▶ _Exercise directions_
Lay out the lines as a JSON list of strings, one string per line, leaving out blank lines. Begin at the line that contains "## Ukraine Needs" and stop after the line that contains "Armed with well", including both.

▶ _Material for the task_
***
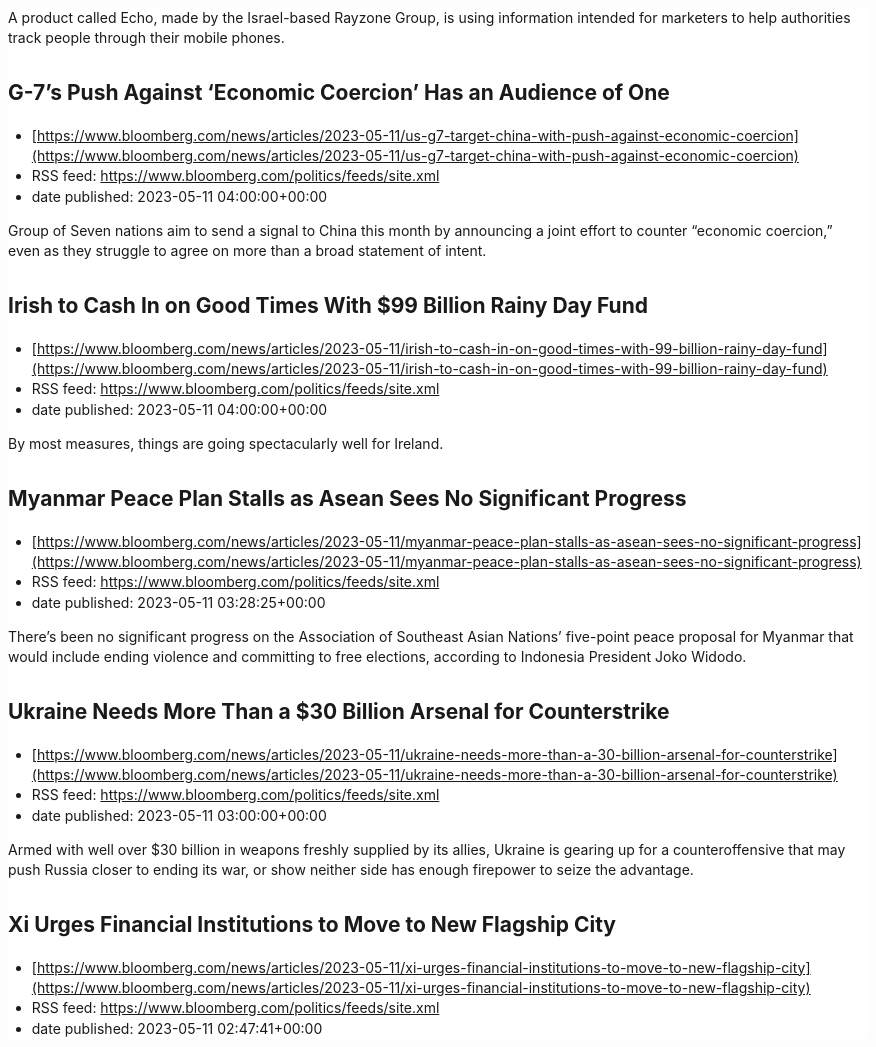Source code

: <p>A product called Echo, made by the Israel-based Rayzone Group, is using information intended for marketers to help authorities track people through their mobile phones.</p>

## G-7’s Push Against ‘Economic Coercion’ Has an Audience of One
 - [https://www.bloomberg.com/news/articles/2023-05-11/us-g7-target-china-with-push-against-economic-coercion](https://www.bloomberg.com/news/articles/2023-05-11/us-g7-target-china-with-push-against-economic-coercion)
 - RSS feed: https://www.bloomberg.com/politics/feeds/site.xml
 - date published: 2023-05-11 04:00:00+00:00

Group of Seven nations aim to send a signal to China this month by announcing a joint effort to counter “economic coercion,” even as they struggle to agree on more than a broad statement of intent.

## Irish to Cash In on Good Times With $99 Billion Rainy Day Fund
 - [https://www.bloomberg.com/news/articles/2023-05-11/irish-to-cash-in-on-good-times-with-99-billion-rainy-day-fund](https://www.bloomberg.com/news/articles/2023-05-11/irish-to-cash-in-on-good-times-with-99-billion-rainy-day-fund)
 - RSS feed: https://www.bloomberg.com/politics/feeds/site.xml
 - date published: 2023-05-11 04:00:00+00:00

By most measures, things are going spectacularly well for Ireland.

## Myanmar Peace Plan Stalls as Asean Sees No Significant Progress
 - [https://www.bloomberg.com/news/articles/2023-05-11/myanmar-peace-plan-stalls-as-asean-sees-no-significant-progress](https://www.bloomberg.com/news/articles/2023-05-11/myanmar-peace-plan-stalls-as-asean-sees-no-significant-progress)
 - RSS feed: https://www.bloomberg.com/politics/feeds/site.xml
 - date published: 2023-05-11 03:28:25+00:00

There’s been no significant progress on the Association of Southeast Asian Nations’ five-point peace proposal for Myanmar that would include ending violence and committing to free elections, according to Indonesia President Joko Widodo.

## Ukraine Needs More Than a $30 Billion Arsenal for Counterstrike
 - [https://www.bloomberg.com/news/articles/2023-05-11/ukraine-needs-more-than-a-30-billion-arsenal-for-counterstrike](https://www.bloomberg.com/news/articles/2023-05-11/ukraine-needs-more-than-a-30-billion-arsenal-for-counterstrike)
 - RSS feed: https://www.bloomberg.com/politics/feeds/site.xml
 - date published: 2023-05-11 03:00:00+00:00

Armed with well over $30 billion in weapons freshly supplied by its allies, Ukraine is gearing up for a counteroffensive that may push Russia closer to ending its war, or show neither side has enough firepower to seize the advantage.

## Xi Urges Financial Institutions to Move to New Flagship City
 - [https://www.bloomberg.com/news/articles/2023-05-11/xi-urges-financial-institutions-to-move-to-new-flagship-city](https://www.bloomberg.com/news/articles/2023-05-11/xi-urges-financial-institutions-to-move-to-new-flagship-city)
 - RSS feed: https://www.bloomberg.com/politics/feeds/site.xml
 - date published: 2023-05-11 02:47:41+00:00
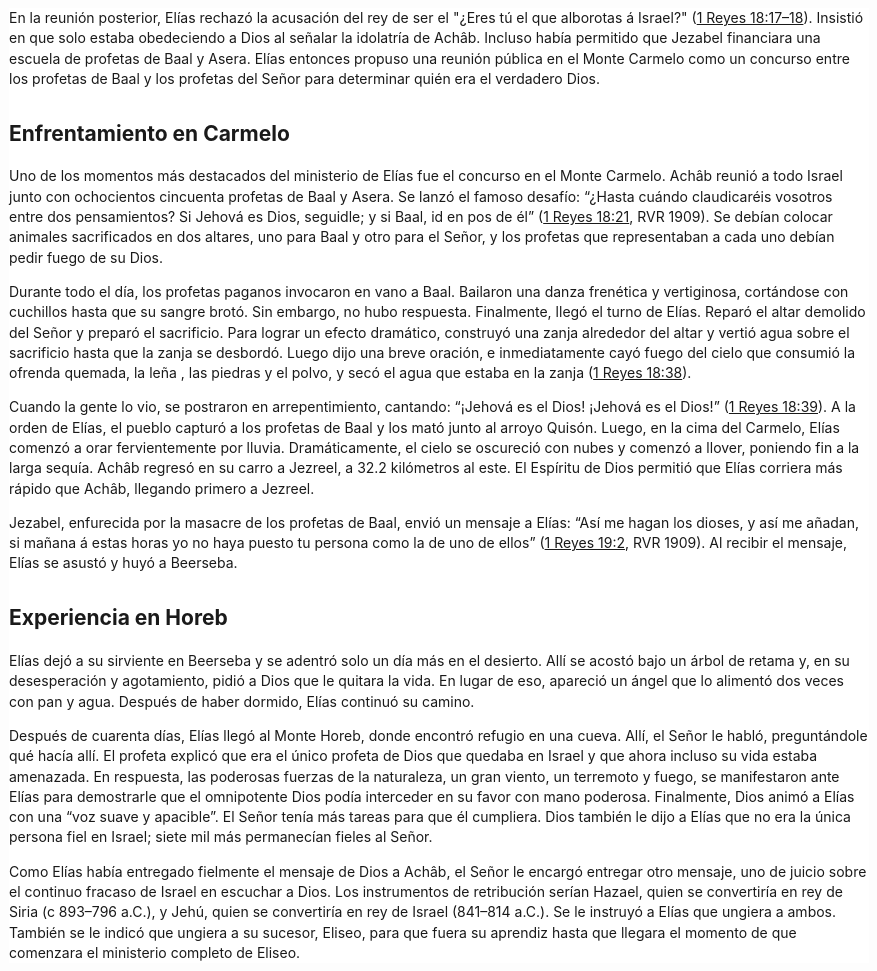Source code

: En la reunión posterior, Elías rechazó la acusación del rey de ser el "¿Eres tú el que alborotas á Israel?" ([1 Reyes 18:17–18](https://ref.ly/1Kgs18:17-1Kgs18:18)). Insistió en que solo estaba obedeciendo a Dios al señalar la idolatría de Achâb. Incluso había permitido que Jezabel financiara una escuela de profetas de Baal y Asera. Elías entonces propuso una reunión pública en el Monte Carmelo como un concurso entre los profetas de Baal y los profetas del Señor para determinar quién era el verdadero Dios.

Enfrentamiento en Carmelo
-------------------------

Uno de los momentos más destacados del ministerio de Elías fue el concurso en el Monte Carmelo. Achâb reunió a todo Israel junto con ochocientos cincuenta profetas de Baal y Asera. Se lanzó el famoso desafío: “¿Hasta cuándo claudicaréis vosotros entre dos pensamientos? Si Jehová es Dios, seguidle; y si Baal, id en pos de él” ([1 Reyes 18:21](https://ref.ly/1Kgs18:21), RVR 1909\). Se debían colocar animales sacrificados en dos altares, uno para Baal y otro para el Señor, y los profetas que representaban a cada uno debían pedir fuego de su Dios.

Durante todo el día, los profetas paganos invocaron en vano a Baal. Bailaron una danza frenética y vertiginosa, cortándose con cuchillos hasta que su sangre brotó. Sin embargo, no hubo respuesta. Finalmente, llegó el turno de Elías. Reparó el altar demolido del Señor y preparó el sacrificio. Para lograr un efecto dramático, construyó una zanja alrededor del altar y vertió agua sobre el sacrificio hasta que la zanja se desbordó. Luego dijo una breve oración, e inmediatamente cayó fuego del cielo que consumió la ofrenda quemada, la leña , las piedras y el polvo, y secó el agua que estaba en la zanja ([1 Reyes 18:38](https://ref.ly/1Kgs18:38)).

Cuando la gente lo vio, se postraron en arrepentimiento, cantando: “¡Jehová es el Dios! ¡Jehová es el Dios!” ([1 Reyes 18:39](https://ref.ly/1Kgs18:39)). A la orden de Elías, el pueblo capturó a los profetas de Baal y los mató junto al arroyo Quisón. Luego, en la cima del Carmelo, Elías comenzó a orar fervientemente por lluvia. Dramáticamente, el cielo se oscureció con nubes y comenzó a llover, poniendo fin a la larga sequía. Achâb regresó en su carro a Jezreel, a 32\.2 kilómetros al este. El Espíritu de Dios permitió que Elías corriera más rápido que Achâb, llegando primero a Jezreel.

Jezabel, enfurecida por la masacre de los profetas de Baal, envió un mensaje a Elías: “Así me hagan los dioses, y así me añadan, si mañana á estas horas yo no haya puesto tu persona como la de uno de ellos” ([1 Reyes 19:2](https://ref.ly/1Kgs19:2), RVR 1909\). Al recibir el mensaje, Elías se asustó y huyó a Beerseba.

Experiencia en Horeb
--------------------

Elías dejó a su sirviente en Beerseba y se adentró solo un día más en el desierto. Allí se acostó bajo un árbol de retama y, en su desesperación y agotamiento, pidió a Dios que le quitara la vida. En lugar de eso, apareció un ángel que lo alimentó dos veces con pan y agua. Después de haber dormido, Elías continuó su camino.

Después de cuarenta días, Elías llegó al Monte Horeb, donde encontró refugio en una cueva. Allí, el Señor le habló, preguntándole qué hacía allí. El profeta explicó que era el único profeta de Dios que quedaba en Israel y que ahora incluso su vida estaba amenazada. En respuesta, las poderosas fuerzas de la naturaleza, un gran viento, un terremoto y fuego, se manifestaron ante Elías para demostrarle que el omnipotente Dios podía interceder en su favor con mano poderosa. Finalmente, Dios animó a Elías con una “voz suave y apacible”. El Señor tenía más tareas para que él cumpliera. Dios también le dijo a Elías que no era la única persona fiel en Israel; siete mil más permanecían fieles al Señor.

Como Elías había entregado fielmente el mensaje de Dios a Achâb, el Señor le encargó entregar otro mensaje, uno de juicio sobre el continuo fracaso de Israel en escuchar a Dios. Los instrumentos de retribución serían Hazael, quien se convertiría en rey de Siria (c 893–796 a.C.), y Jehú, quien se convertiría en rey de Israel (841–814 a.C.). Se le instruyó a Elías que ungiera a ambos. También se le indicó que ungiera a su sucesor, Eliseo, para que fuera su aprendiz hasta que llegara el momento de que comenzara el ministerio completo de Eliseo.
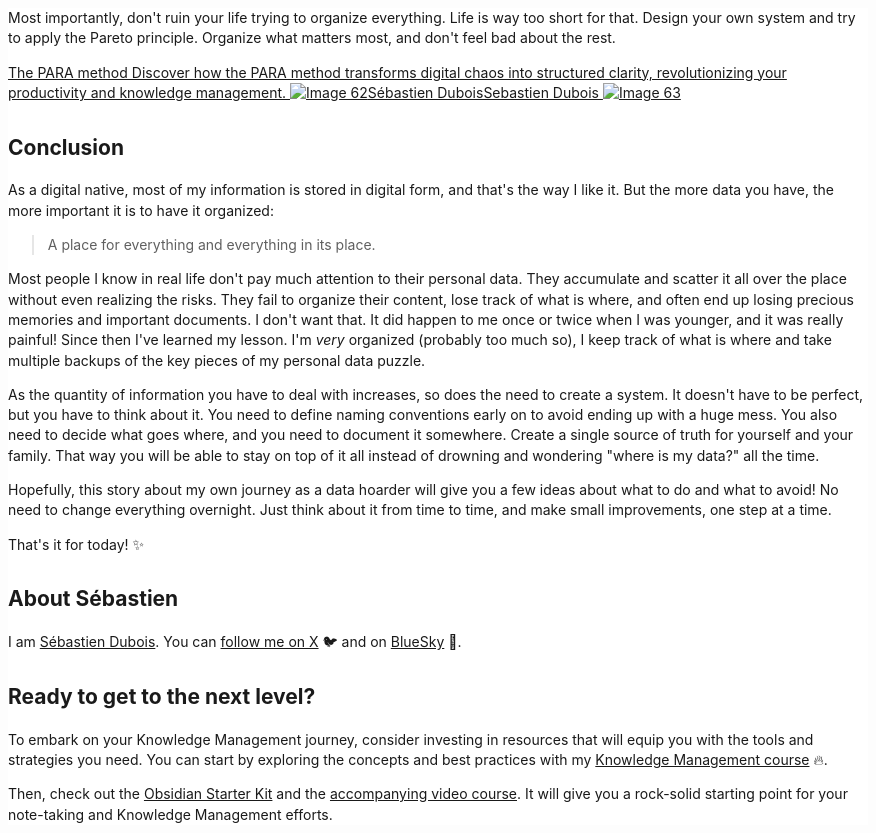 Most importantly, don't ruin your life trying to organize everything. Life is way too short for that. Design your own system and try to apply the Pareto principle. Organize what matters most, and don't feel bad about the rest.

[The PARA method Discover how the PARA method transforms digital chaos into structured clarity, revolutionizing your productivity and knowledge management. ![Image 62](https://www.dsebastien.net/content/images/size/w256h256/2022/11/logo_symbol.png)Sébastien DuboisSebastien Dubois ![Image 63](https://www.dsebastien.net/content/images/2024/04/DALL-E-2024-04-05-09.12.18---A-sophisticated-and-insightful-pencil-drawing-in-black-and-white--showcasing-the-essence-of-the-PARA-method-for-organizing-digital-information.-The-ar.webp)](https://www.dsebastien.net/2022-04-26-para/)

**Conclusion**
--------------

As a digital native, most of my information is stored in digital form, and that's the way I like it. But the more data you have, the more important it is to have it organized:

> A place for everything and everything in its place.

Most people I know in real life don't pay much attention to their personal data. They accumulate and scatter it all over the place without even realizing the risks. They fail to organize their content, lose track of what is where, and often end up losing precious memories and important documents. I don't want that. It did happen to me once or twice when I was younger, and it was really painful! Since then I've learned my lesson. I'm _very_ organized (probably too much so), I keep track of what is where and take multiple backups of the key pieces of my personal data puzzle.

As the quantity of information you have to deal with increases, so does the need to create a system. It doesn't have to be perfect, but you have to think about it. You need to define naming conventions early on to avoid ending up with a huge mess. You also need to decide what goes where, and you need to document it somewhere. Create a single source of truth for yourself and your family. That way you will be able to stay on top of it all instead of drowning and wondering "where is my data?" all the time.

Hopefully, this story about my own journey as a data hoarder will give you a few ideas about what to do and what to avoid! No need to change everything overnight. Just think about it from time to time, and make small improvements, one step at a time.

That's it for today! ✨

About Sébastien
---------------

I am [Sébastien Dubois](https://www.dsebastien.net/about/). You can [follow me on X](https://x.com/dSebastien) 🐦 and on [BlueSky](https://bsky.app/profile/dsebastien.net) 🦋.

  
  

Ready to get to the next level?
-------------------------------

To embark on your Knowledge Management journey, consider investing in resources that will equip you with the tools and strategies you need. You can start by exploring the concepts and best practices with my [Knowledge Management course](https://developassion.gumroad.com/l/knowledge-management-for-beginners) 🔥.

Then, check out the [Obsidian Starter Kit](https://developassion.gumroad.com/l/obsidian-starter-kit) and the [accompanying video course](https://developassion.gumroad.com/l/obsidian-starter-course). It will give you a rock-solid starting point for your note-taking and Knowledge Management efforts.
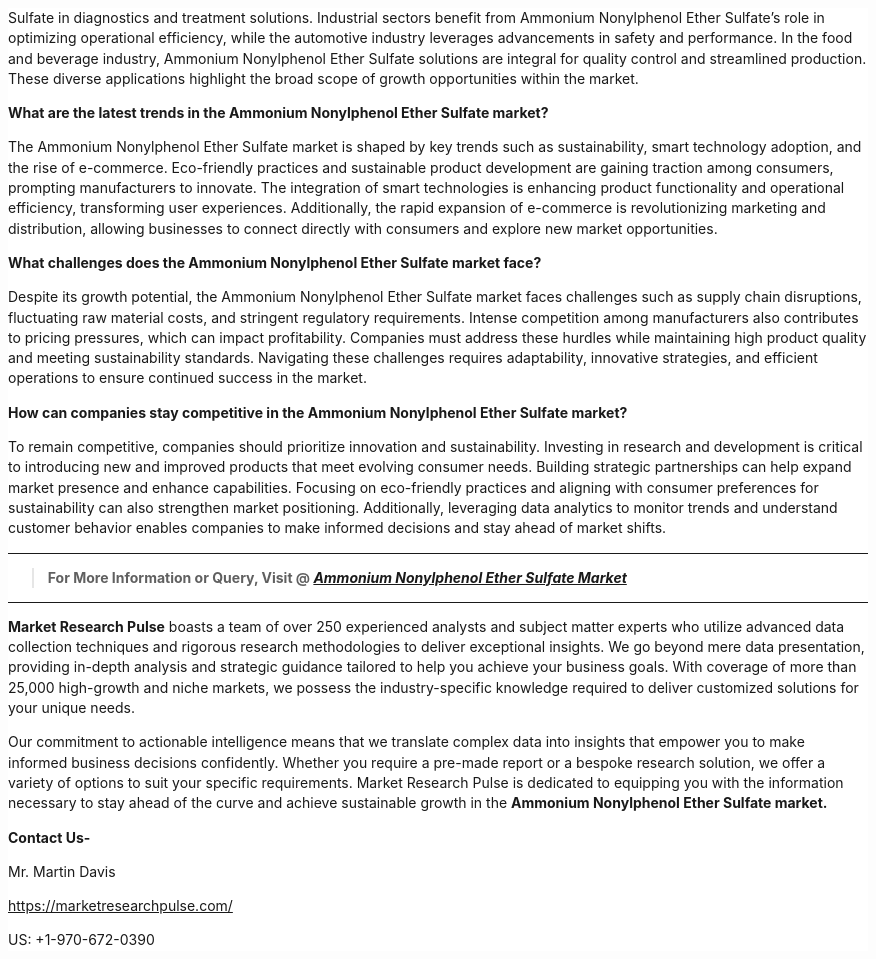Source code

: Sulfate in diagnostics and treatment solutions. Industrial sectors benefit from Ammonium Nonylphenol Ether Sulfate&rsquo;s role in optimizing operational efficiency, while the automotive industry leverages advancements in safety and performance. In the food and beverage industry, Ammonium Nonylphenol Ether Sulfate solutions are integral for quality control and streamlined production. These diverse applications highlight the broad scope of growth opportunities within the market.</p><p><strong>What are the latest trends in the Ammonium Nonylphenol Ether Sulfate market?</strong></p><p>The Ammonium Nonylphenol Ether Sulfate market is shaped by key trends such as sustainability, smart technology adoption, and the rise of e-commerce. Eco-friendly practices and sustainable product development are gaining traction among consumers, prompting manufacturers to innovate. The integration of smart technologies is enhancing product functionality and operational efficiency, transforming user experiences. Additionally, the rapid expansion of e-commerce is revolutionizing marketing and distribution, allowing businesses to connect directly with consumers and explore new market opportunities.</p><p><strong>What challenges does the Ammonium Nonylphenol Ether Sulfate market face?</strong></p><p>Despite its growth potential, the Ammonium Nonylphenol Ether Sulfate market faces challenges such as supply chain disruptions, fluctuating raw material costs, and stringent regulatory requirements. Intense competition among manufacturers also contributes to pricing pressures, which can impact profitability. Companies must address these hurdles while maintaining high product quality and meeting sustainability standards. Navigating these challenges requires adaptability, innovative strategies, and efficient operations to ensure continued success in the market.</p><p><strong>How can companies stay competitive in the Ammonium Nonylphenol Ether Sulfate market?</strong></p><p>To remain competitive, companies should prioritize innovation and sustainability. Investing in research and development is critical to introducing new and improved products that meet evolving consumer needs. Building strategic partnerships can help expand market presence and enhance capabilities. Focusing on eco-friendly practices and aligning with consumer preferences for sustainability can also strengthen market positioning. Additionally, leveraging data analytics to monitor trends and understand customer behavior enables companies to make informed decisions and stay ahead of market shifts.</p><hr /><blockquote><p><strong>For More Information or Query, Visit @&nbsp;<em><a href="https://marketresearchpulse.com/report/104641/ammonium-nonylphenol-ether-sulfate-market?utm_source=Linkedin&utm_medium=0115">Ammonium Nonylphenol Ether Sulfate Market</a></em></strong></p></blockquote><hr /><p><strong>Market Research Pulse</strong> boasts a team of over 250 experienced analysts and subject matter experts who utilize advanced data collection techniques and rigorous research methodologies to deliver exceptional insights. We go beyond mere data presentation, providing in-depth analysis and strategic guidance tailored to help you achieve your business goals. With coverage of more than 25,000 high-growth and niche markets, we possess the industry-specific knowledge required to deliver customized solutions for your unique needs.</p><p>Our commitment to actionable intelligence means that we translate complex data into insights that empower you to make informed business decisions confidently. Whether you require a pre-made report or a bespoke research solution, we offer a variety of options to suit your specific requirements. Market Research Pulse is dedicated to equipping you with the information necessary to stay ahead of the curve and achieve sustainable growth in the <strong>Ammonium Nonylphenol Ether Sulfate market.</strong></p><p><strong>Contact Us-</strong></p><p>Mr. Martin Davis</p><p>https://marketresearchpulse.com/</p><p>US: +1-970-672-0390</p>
***
▶ _Solution for this exercise_
[
  "## Ukraine Needs More Than a $30 Billion Arsenal for Counterstrike",
  " - [https://www.bloomberg.com/news/articles/2023-05-11/ukraine-needs-more-than-a-30-billion-arsenal-for-counterstrike](https://www.bloomberg.com/news/articles/2023-05-11/ukraine-needs-more-than-a-30-billion-arsenal-for-counterstrike)",
  " - RSS feed: https://www.bloomberg.com/politics/feeds/site.xml",
  " - date published: 2023-05-11 03:00:00+00:00",
  "Armed with well over $30 billion in weapons freshly supplied by its allies, Ukraine is gearing up for a counteroffensive that may push Russia closer to ending its war, or show neither side has enough firepower to seize the advantage."
]